(Dataset entries)
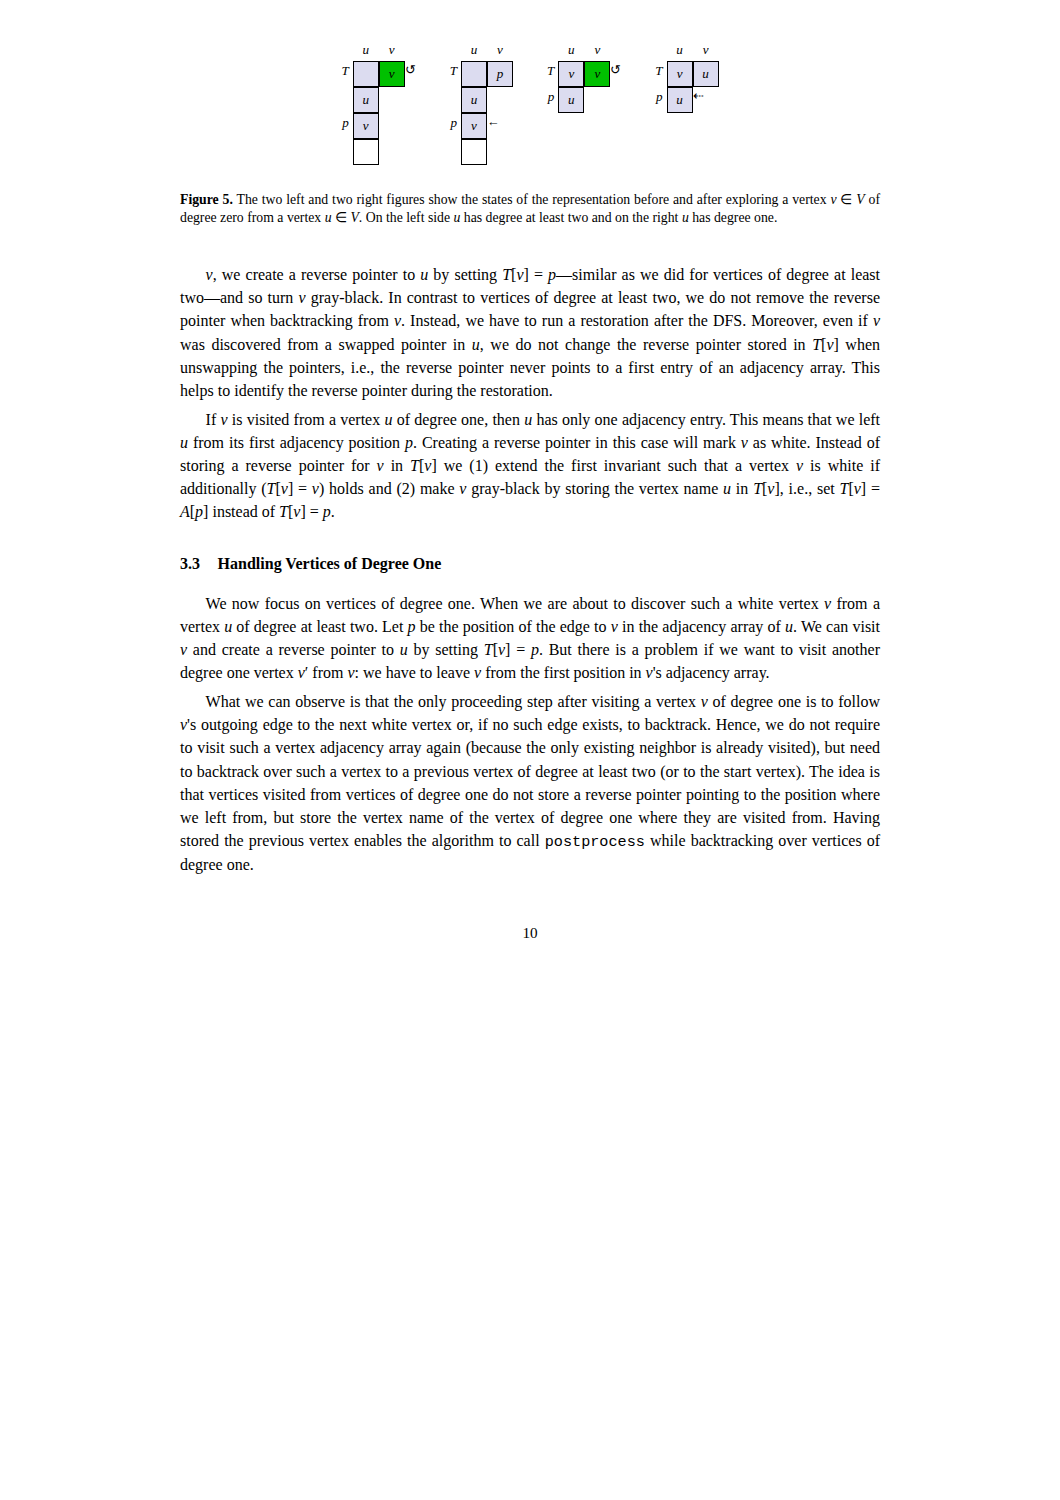T p
uv
v
↺
u
v
T p
uv
p
u
v
←
T p
uv
v
v
↺
u
T p
uv
v
u
u
⇠
Figure 5. The two left and two right figures show the states of the representation before and after exploring a vertex v ∈ V of degree zero from a vertex u ∈ V. On the left side u has degree at least two and on the right u has degree one.
v, we create a reverse pointer to u by setting T[v] = p—similar as we did for vertices of degree at least two—and so turn v gray-black. In contrast to vertices of degree at least two, we do not remove the reverse pointer when backtracking from v. Instead, we have to run a restoration after the DFS. Moreover, even if v was discovered from a swapped pointer in u, we do not change the reverse pointer stored in T[v] when unswapping the pointers, i.e., the reverse pointer never points to a first entry of an adjacency array. This helps to identify the reverse pointer during the restoration.
If v is visited from a vertex u of degree one, then u has only one adjacency entry. This means that we left u from its first adjacency position p. Creating a reverse pointer in this case will mark v as white. Instead of storing a reverse pointer for v in T[v] we (1) extend the first invariant such that a vertex v is white if additionally (T[v] = v) holds and (2) make v gray-black by storing the vertex name u in T[v], i.e., set T[v] = A[p] instead of T[v] = p.
3.3 Handling Vertices of Degree One
We now focus on vertices of degree one. When we are about to discover such a white vertex v from a vertex u of degree at least two. Let p be the position of the edge to v in the adjacency array of u. We can visit v and create a reverse pointer to u by setting T[v] = p. But there is a problem if we want to visit another degree one vertex v′ from v: we have to leave v from the first position in v's adjacency array.
What we can observe is that the only proceeding step after visiting a vertex v of degree one is to follow v's outgoing edge to the next white vertex or, if no such edge exists, to backtrack. Hence, we do not require to visit such a vertex adjacency array again (because the only existing neighbor is already visited), but need to backtrack over such a vertex to a previous vertex of degree at least two (or to the start vertex). The idea is that vertices visited from vertices of degree one do not store a reverse pointer pointing to the position where we left from, but store the vertex name of the vertex of degree one where they are visited from. Having stored the previous vertex enables the algorithm to call postprocess while backtracking over vertices of degree one.
10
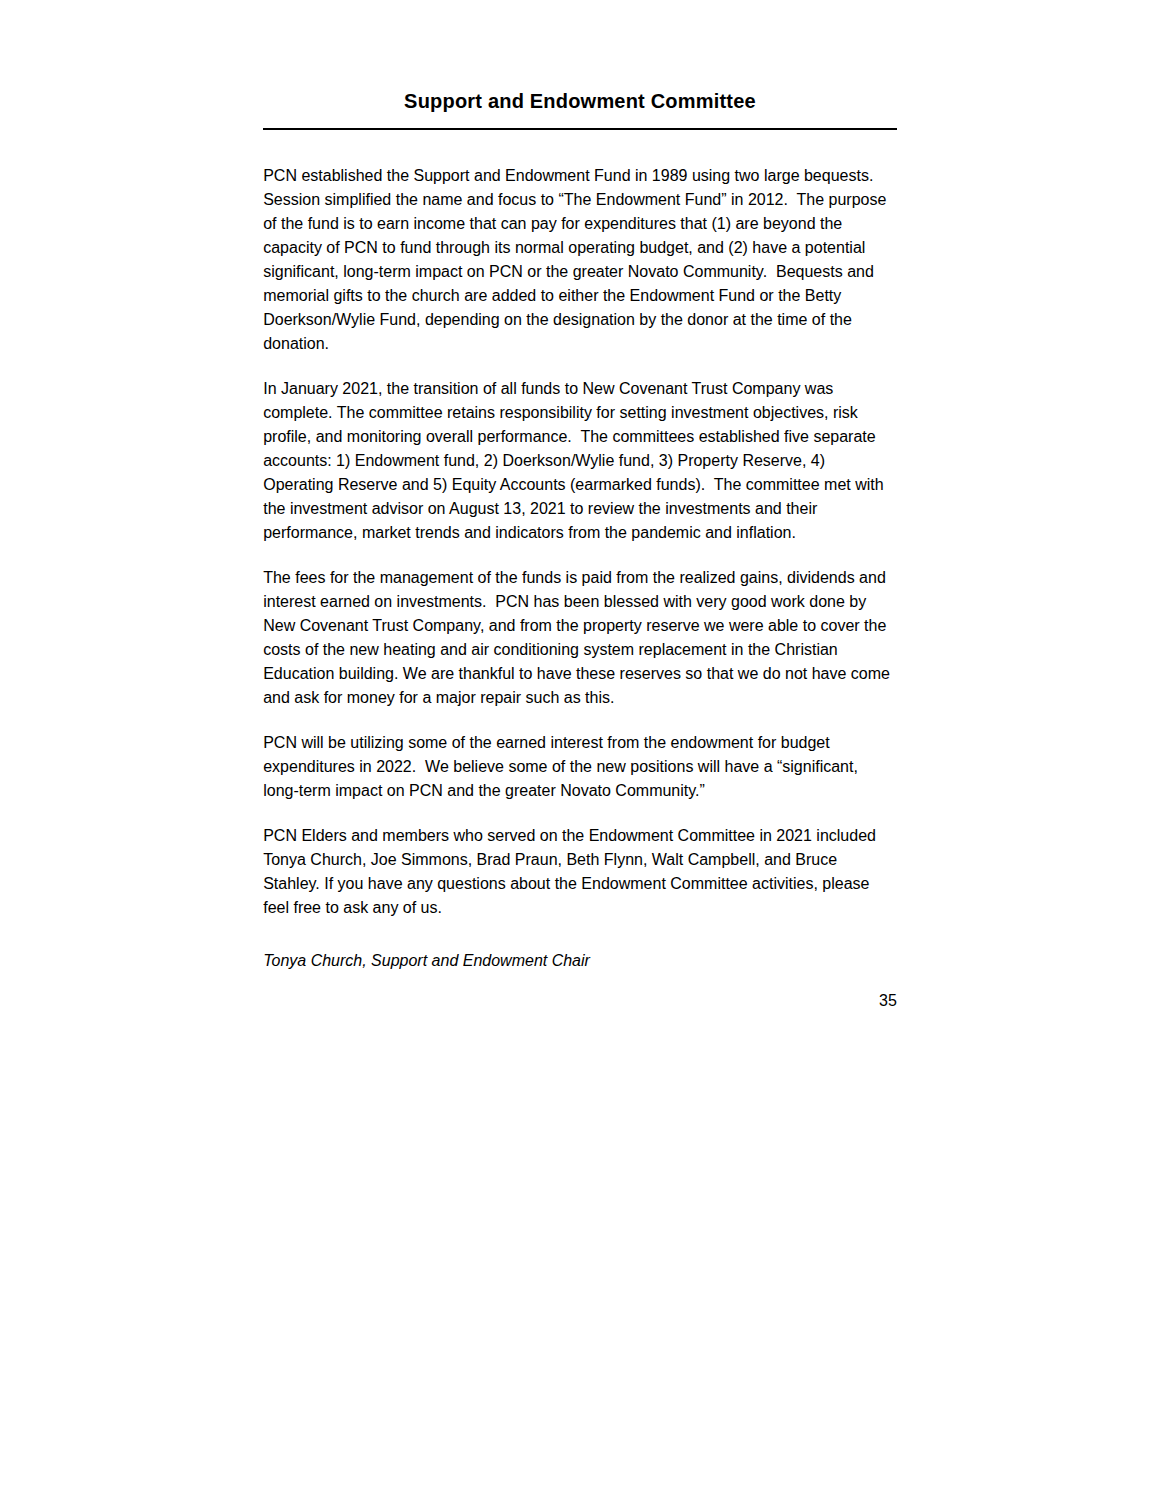Support and Endowment Committee
PCN established the Support and Endowment Fund in 1989 using two large bequests. Session simplified the name and focus to “The Endowment Fund” in 2012. The purpose of the fund is to earn income that can pay for expenditures that (1) are beyond the capacity of PCN to fund through its normal operating budget, and (2) have a potential significant, long-term impact on PCN or the greater Novato Community. Bequests and memorial gifts to the church are added to either the Endowment Fund or the Betty Doerkson/Wylie Fund, depending on the designation by the donor at the time of the donation.
In January 2021, the transition of all funds to New Covenant Trust Company was complete. The committee retains responsibility for setting investment objectives, risk profile, and monitoring overall performance. The committees established five separate accounts: 1) Endowment fund, 2) Doerkson/Wylie fund, 3) Property Reserve, 4) Operating Reserve and 5) Equity Accounts (earmarked funds). The committee met with the investment advisor on August 13, 2021 to review the investments and their performance, market trends and indicators from the pandemic and inflation.
The fees for the management of the funds is paid from the realized gains, dividends and interest earned on investments. PCN has been blessed with very good work done by New Covenant Trust Company, and from the property reserve we were able to cover the costs of the new heating and air conditioning system replacement in the Christian Education building. We are thankful to have these reserves so that we do not have come and ask for money for a major repair such as this.
PCN will be utilizing some of the earned interest from the endowment for budget expenditures in 2022. We believe some of the new positions will have a “significant, long-term impact on PCN and the greater Novato Community.”
PCN Elders and members who served on the Endowment Committee in 2021 included Tonya Church, Joe Simmons, Brad Praun, Beth Flynn, Walt Campbell, and Bruce Stahley. If you have any questions about the Endowment Committee activities, please feel free to ask any of us.
Tonya Church, Support and Endowment Chair
35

== GOAL OF THE EXERCISE ==
Repeat each entry above exactly. Omit the pictures.

== EXERCISE RESULT ==
T p
uv
v
↺
u
v
T p
uv
p
u
v
←
T p
uv
v
v
↺
u
T p
uv
v
u
u
⇠
Figure 5. The two left and two right figures show the states of the representation before and after exploring a vertex v ∈ V of degree zero from a vertex u ∈ V. On the left side u has degree at least two and on the right u has degree one.
v, we create a reverse pointer to u by setting T[v] = p—similar as we did for vertices of degree at least two—and so turn v gray-black. In contrast to vertices of degree at least two, we do not remove the reverse pointer when backtracking from v. Instead, we have to run a restoration after the DFS. Moreover, even if v was discovered from a swapped pointer in u, we do not change the reverse pointer stored in T[v] when unswapping the pointers, i.e., the reverse pointer never points to a first entry of an adjacency array. This helps to identify the reverse pointer during the restoration.
If v is visited from a vertex u of degree one, then u has only one adjacency entry. This means that we left u from its first adjacency position p. Creating a reverse pointer in this case will mark v as white. Instead of storing a reverse pointer for v in T[v] we (1) extend the first invariant such that a vertex v is white if additionally (T[v] = v) holds and (2) make v gray-black by storing the vertex name u in T[v], i.e., set T[v] = A[p] instead of T[v] = p.
3.3 Handling Vertices of Degree One
We now focus on vertices of degree one. When we are about to discover such a white vertex v from a vertex u of degree at least two. Let p be the position of the edge to v in the adjacency array of u. We can visit v and create a reverse pointer to u by setting T[v] = p. But there is a problem if we want to visit another degree one vertex v′ from v: we have to leave v from the first position in v's adjacency array.
What we can observe is that the only proceeding step after visiting a vertex v of degree one is to follow v's outgoing edge to the next white vertex or, if no such edge exists, to backtrack. Hence, we do not require to visit such a vertex adjacency array again (because the only existing neighbor is already visited), but need to backtrack over such a vertex to a previous vertex of degree at least two (or to the start vertex). The idea is that vertices visited from vertices of degree one do not store a reverse pointer pointing to the position where we left from, but store the vertex name of the vertex of degree one where they are visited from. Having stored the previous vertex enables the algorithm to call postprocess while backtracking over vertices of degree one.
10
Support and Endowment Committee
PCN established the Support and Endowment Fund in 1989 using two large bequests. Session simplified the name and focus to “The Endowment Fund” in 2012. The purpose of the fund is to earn income that can pay for expenditures that (1) are beyond the capacity of PCN to fund through its normal operating budget, and (2) have a potential significant, long-term impact on PCN or the greater Novato Community. Bequests and memorial gifts to the church are added to either the Endowment Fund or the Betty Doerkson/Wylie Fund, depending on the designation by the donor at the time of the donation.
In January 2021, the transition of all funds to New Covenant Trust Company was complete. The committee retains responsibility for setting investment objectives, risk profile, and monitoring overall performance. The committees established five separate accounts: 1) Endowment fund, 2) Doerkson/Wylie fund, 3) Property Reserve, 4) Operating Reserve and 5) Equity Accounts (earmarked funds). The committee met with the investment advisor on August 13, 2021 to review the investments and their performance, market trends and indicators from the pandemic and inflation.
The fees for the management of the funds is paid from the realized gains, dividends and interest earned on investments. PCN has been blessed with very good work done by New Covenant Trust Company, and from the property reserve we were able to cover the costs of the new heating and air conditioning system replacement in the Christian Education building. We are thankful to have these reserves so that we do not have come and ask for money for a major repair such as this.
PCN will be utilizing some of the earned interest from the endowment for budget expenditures in 2022. We believe some of the new positions will have a “significant, long-term impact on PCN and the greater Novato Community.”
PCN Elders and members who served on the Endowment Committee in 2021 included Tonya Church, Joe Simmons, Brad Praun, Beth Flynn, Walt Campbell, and Bruce Stahley. If you have any questions about the Endowment Committee activities, please feel free to ask any of us.
Tonya Church, Support and Endowment Chair
35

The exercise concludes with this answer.